While asking around, we were sent to a house a few blocks from the main plaza to buy our authentic hats. The house has a sign outside, Sombreros Pipintá. Knock on the door and you’ll be escorted through the house into the small showroom to choose your hat. They’re all handmade by Jorge Valencia López with prices ranging from COP$45,000 for basic but durable hats to over COP$100,000 for the finest quality stitching. Hats sold in the stores around town will cost almost double, and the locals who guided us to Sombreros Pipintá said Jorge’s hats are the finest in town. In any case, a visitor to Aguadas should always come home with an authentic Sombrero Aguadeño.
Ask Jorge for a tour of his workshop and he’ll happily show you to the back of the house. There you’ll see the molds and presses where he makes the hats and the sewing machines where he finishes them off.

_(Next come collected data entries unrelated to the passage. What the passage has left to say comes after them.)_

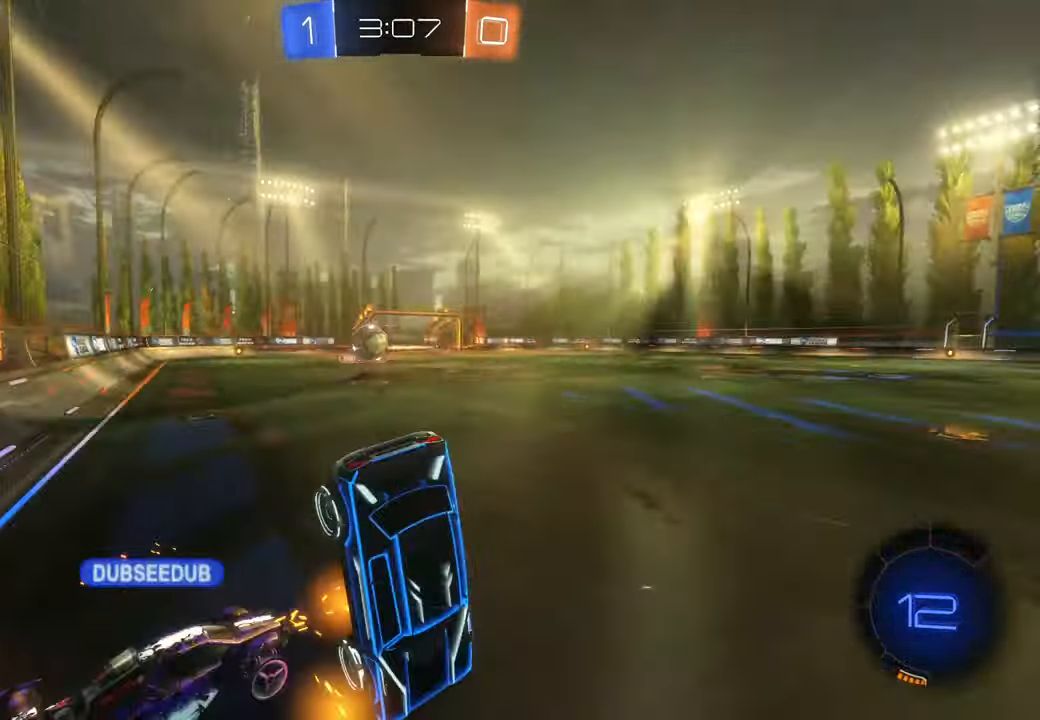
{"dt_ms": 500, "buttons": [], "left_stick": "center", "right_stick": "center", "events": [[67, "left_stick", "center"], [150, "Y", "down"], [217, "Y", "up"]]}
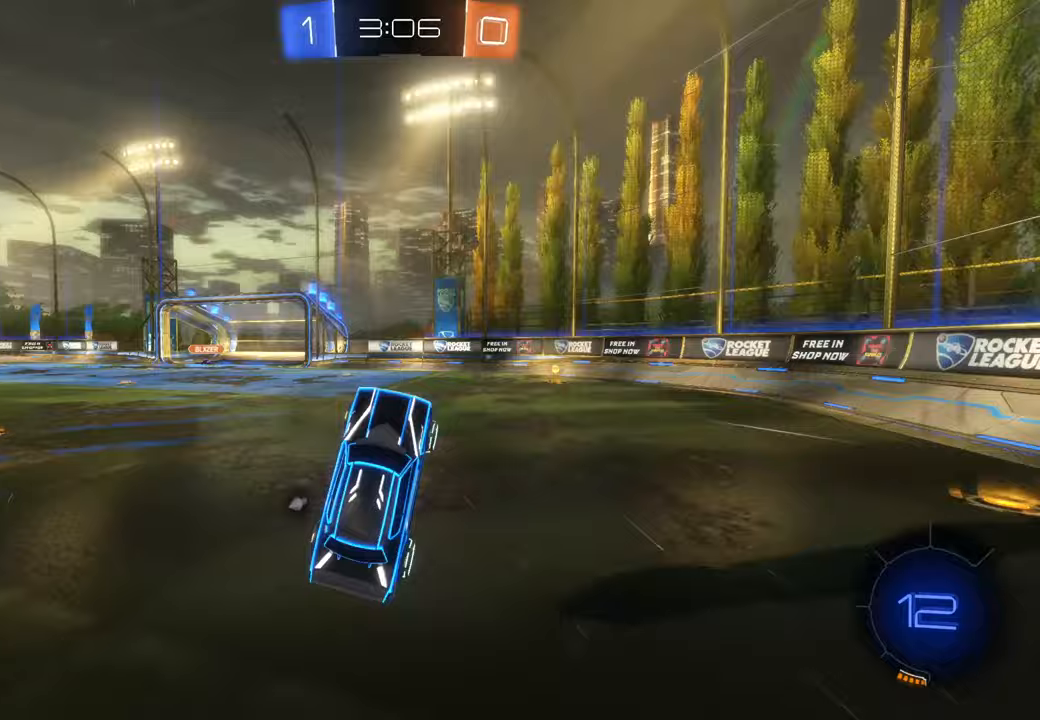
{"dt_ms": 500, "buttons": [], "left_stick": "right", "right_stick": "center", "events": [[233, "Y", "down"], [350, "Y", "up"], [350, "left_stick", "right"]]}
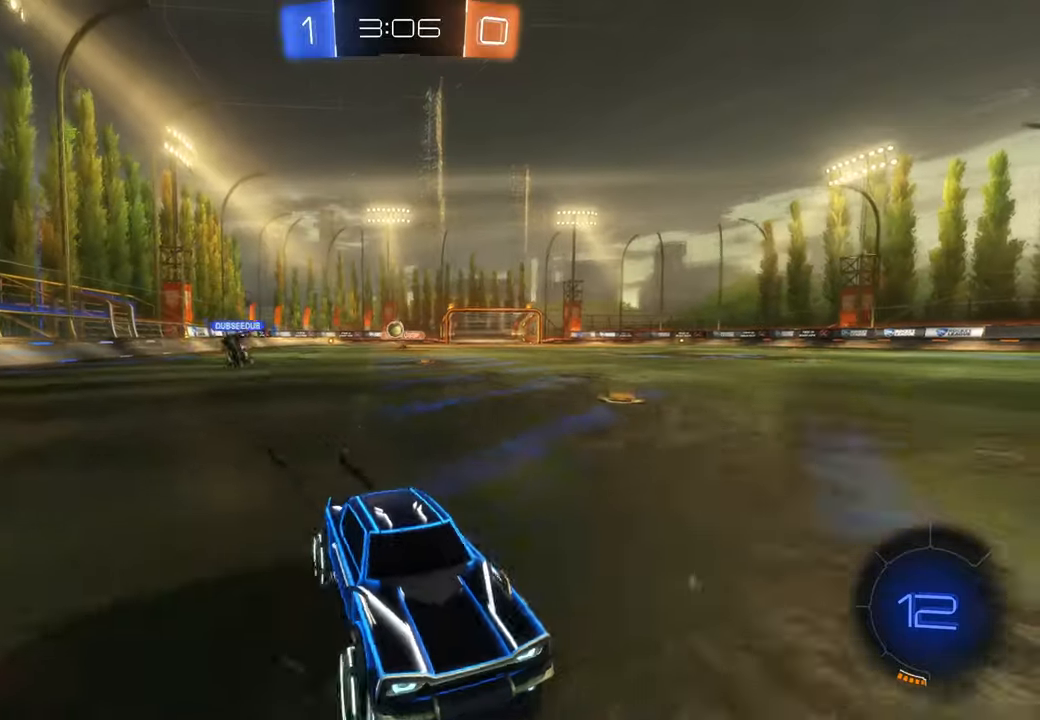
{"dt_ms": 500, "buttons": [], "left_stick": "right", "right_stick": "center", "events": [[150, "Y", "down"], [217, "Y", "up"]]}
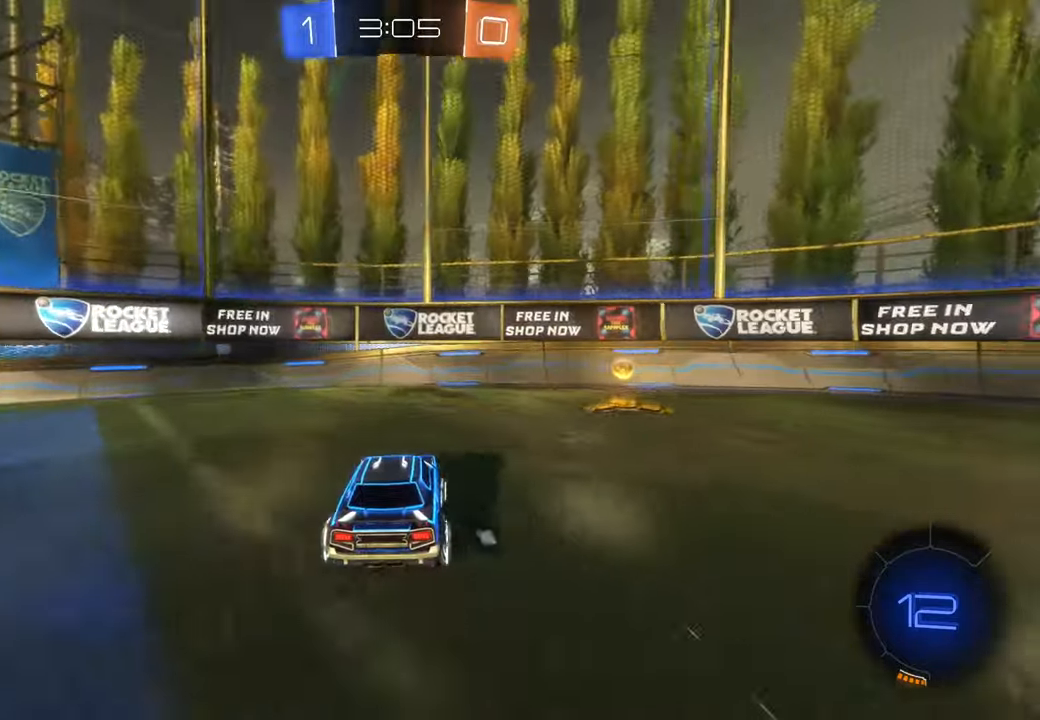
{"dt_ms": 500, "buttons": [], "left_stick": "right", "right_stick": "center", "events": []}
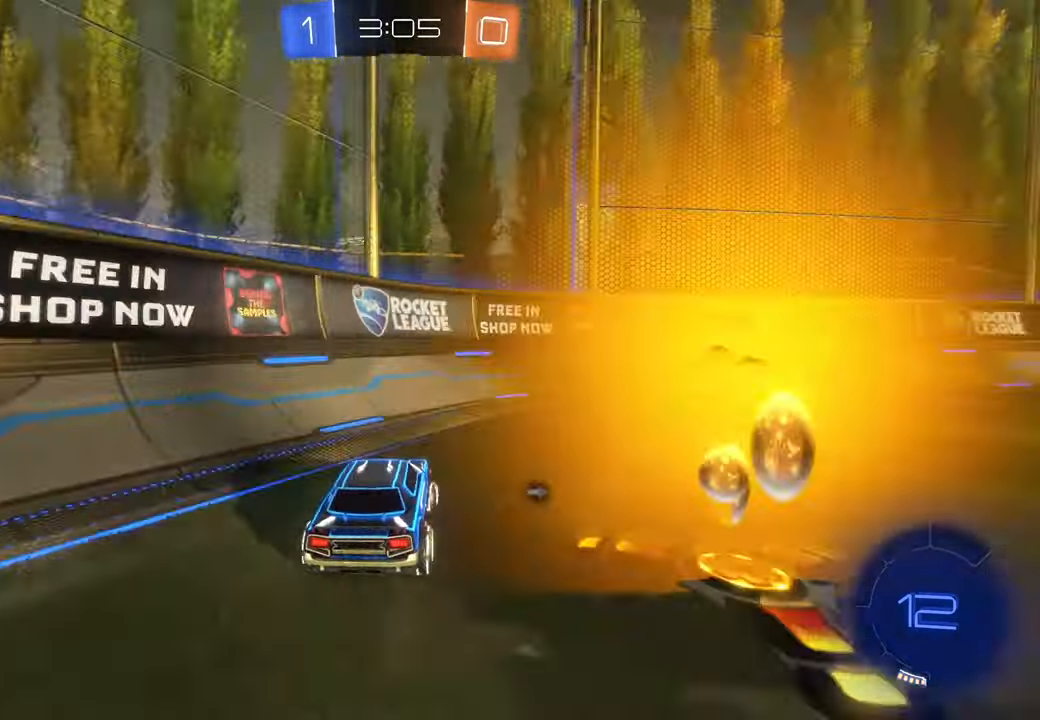
{"dt_ms": 500, "buttons": [], "left_stick": "right", "right_stick": "center", "events": []}
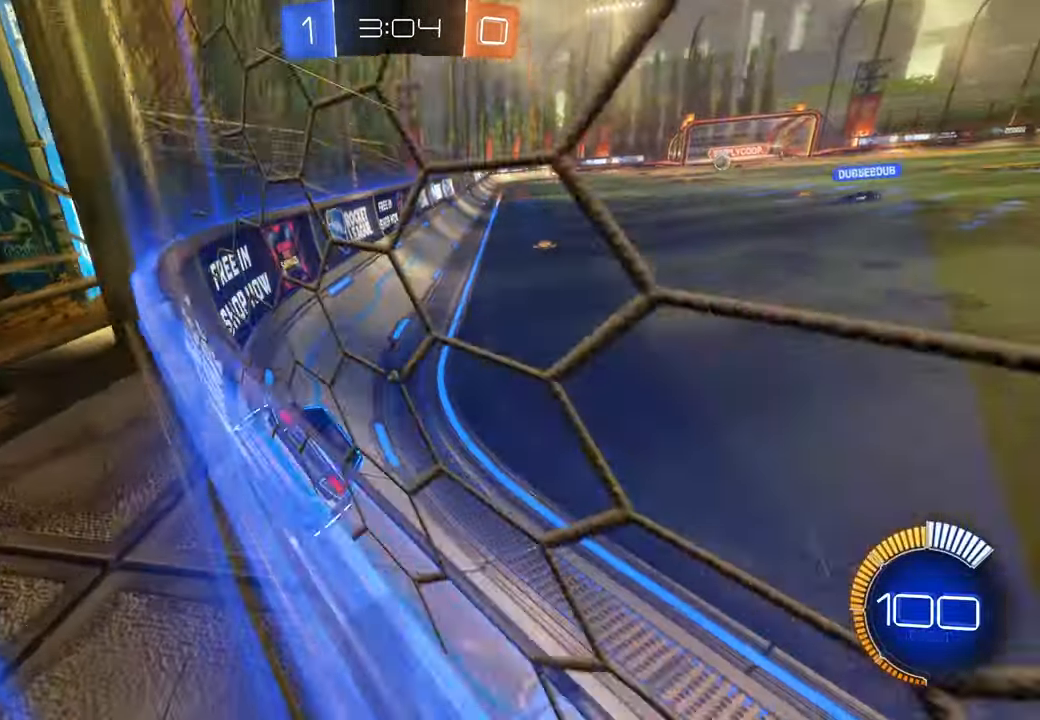
{"dt_ms": 500, "buttons": [], "left_stick": "right", "right_stick": "center", "events": []}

The pionono is a popular pastry all over South America, but in Aguadas you’ll find Colombia’s finest. Many street vendors at bus stations and small souvenir shops all over the country will sell piononos. They’re all filled with arequipe and some have raisins or guava or some kind of fruit mixed in. None compare to the quality of the Pionono Aguadeño. The moist bread is filled with arequipe and has figs and guava mixed in. Absolutely delicious. They’re sold all over town but we were sent to Piononos Trukky for what many locals consider the best. They’re boxed nicely and sold in full rolls (COP$15,000), half rolls (COP$8,000), and individual portions (COP$1,500).
Pasillo music is also a specialty of Aguadas. The Fiesta Nacional del Pasillo Colombiano (National Festival of Colombian Pasillo) takes place every August in the town attracting people from all over the country. There are parades, parties, concerts, competitions and more. The video below is of the winning vocalist of the 23rd annual festival in 2014.
In the heart of the town, there’s not much to see outside of the beautiful plaza, which has a few colonial buildings surrounding it and a fountain in the center.
The church is nice to visit as well.
A block uphill from the plaza and across the street from the police station is the Casa de la Cultura. There you’ll find the Museo del Sombrero, which pays homage to the different traditional hats worn in Colombia. Both times we’ve tried to go, it’s been closed.
The rest of the town is fairly sleepy but wandering around might be rewarding for lovers of colonial architecture.
On the southern end of town is a small replica village of what Aguadas used to look like. You’ll find small homes and offices filled with antique furniture, tools, and items along with a café. It’s a bit out of the way but a nice place to visit.